TEXT FOR ANALYSIS —
━━━━

  • Cindy

    These warnings were there a long time ago. This is nothing new. It’s a shame that mainstream media ignored this fraud while there was time to stop it. The average American gets their news from the TV which still isn’t talking about how much fraud was and still is going on.

    The consumer org I volunteer for, as well as many other consumer org’s, economists, and others, were saying these things were wrong with housing and finance years ago. There was a lot of fraud going on and most of it was done by the industry. Even the FBI said that 80 percent was done by insiders and that was in about 2004. Consumers were complaining years ago about deceptive business practices by builders, lenders, real estate agents, etc.

    Basically anyone in the industry who chose to push aside ethics could do so and profit from it during the boom. Add speculators/flippers and fuel was thrown on the fire. Builders sometimes sold “blocks” of new houses to speculators then told prospective customers they were keeping out tht type of buyer. Artificially inflated appraisals became the norm as appraisers were black balled for not meeting the number. Builders incentives also artificially inflated prices as did bogus ‘down payment assistance programs’ that were called a scam by the IRS.

    Complaints of mortgage fraud went unheeded as law enforcement said there was nothing they could do. They told home buyers to “sue,” that it was a “civil matter.” Arbitration clauses in contracts forbade suing, and suing was impractical as the cases didn’t win enough money to attract good lawyers.

    Only when banks and investors got burnt by their own greed and stupidity did law enforcement do much. Why is it that govt was unable to act years ago when this could’ve been prevented, but was able to pass an $800 billion dollar corporate bailout almost overnight when it was their corporate CEO buddies rear ends on the line?

  • Janet Ahmad

    Genesis of “Affordable” Homeownership at What Price?

    The New York Times article “Building Flawed American Dreams” Published: October 18, 2008 is an eye opener.

    Policies Mr. Cisneros authorized while at HUD shaped the agenda of an unchecked industry that encouraged builders to carelessly throw up shoddily constructed homes overnight in the name of “affordable” housing.

    Forgotten was the lack of respect for those who were to live in these homes. Forgotten is that a builder can build quality homes, make a profit and respect the people who buy homes with the dream of a future and the commitment to pay their mortgage.

    The sad part is that Cisneros carried the water for some of the worst giants of the industry, giants like Countrywide and KB Homes. He facilitated federal policies that became the bread and butter of the building industry; a market made up of young first-time homebuyers and families that could not afford homes that were venerable to the deceptions of predatory lending.

    Henry Cisneros, a man so many people, including myself, respected and admired, was caught up in an industry motivated by greed at the expense of the “little guy,” the little guy that HUD was charged to help and protect. This goes to the heart of ethics and morality.

    HUD’s deregulation and risky policies lined the pockets of the building and banking industry under the name of affordable housing. It established the foundation throughout the banking community which disregarded basic responsible lending principles that now threaten to cripple the entire financial world. Policies Cisneros implemented while Secretary of HUD certainly appear to have been enacted for no other reason than to bolster massive profits for himself and his partners.

    One of Mr. Cisneros most notable skills is his ability to play both sides of the fence. In the wake of the current devastating housing and financial meltdown, on one side of the fence are the battered homeowners and on the other side is the building industry. The later are the sole beneficiaries of the failed policies of Henry Cisneros. In his zeal, Cisneros forgot the little guy.

    In my many years of working with literarily hundreds of thousands of victims it was foreseeable that a huge crisis of communities built with substandard self-destructing homes was inevitable however, never could I have envisioned the global affect homebuilders greed would have on this global economic crisis we are experiencing today.
━━━━
DATA EXCERPTS —
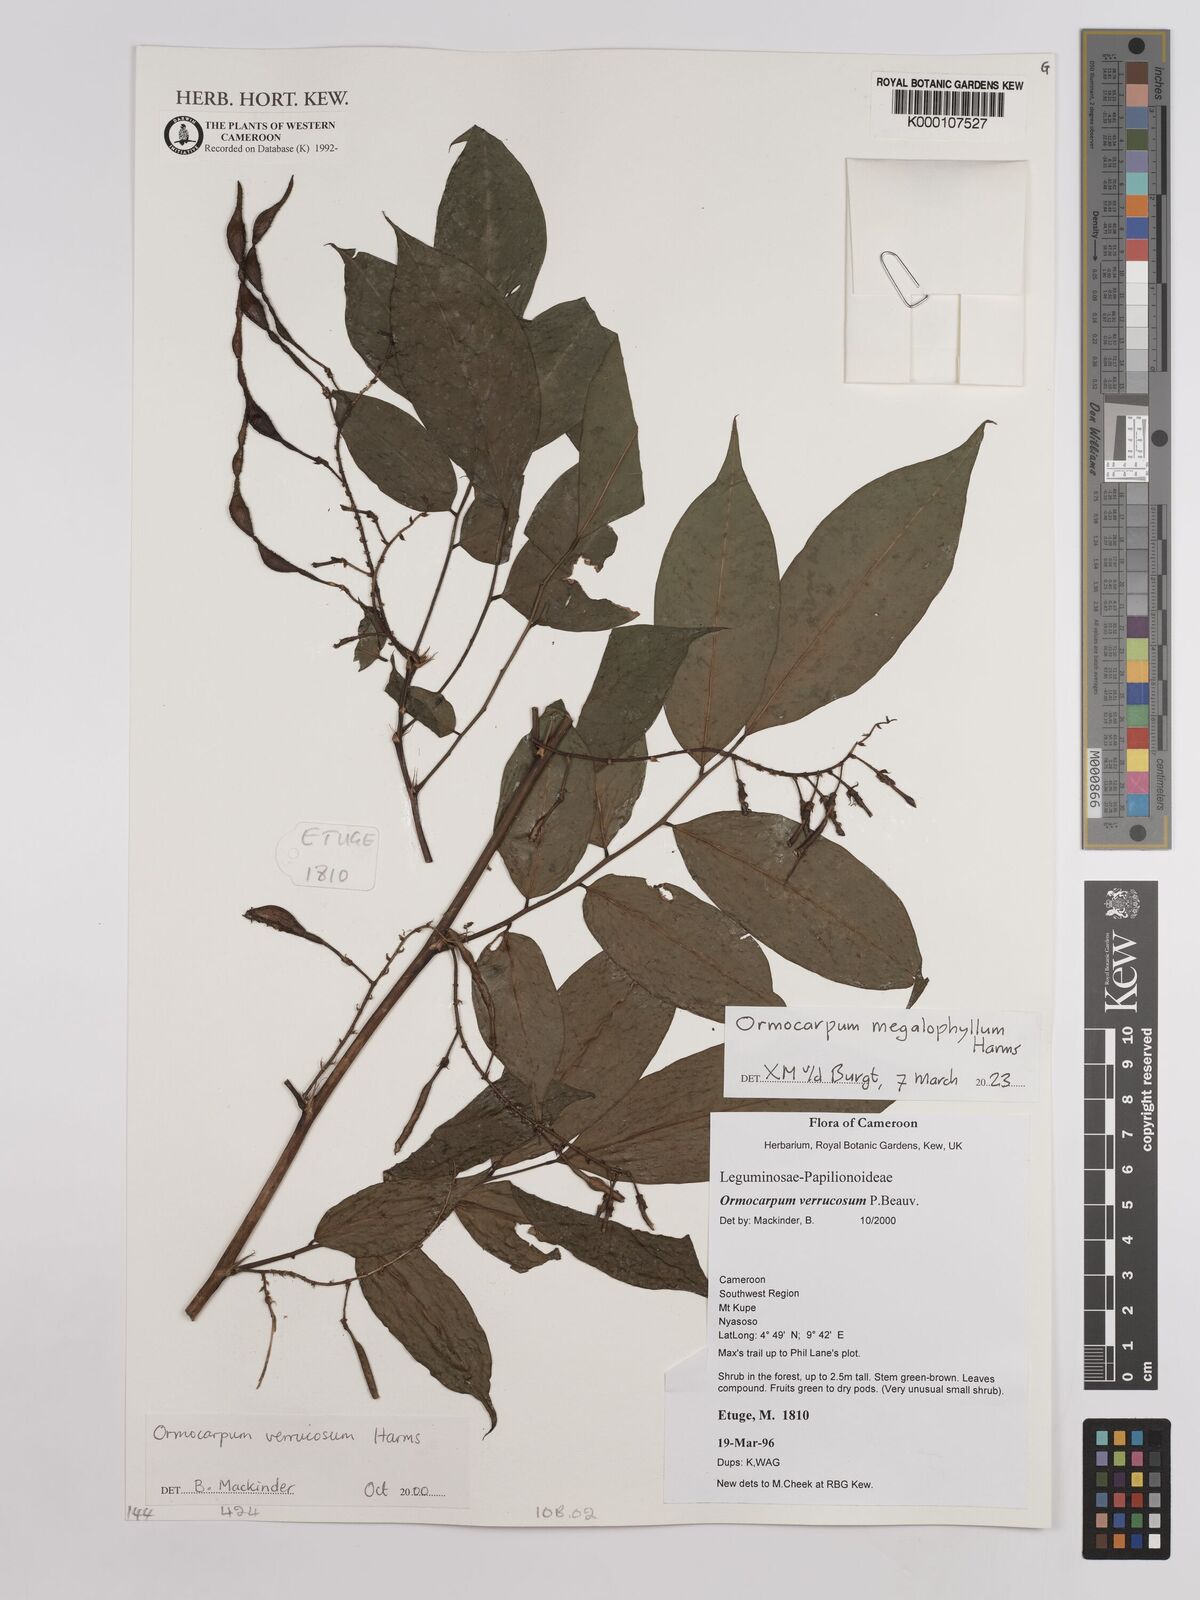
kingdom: Plantae
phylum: Tracheophyta
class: Magnoliopsida
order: Fabales
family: Fabaceae
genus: Ormocarpum
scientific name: Ormocarpum verrucosum
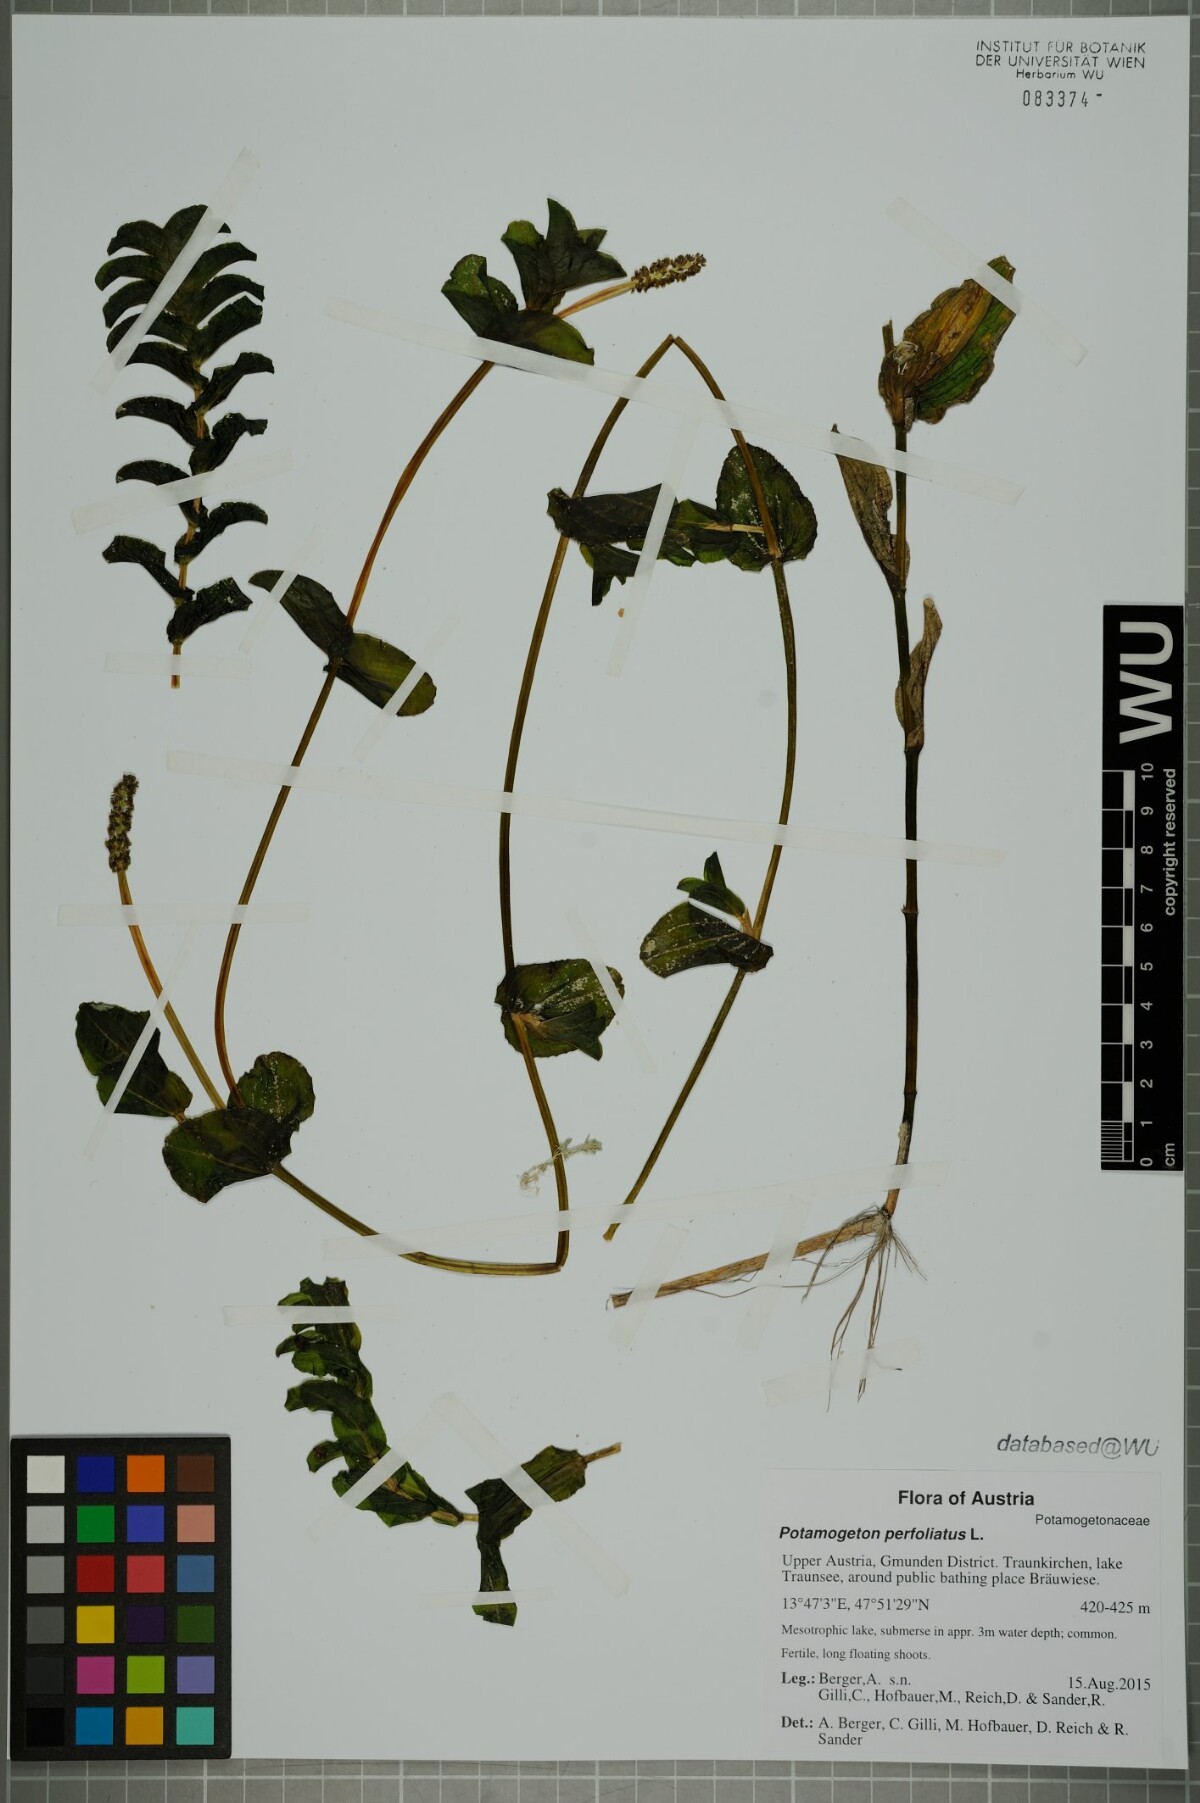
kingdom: Plantae
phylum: Tracheophyta
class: Liliopsida
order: Alismatales
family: Potamogetonaceae
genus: Potamogeton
━━━━
REQUIRED WORK —
Copy the passage of the housing fraud comments that begins with "One of Mr. Cisneros" and ends with "the little guy.", but swap "battered homeowners" for "struggling homeowners".

ANSWER SPACE —
One of Mr. Cisneros most notable skills is his ability to play both sides of the fence. In the wake of the current devastating housing and financial meltdown, on one side of the fence are the struggling homeowners and on the other side is the building industry. The later are the sole beneficiaries of the failed policies of Henry Cisneros. In his zeal, Cisneros forgot the little guy.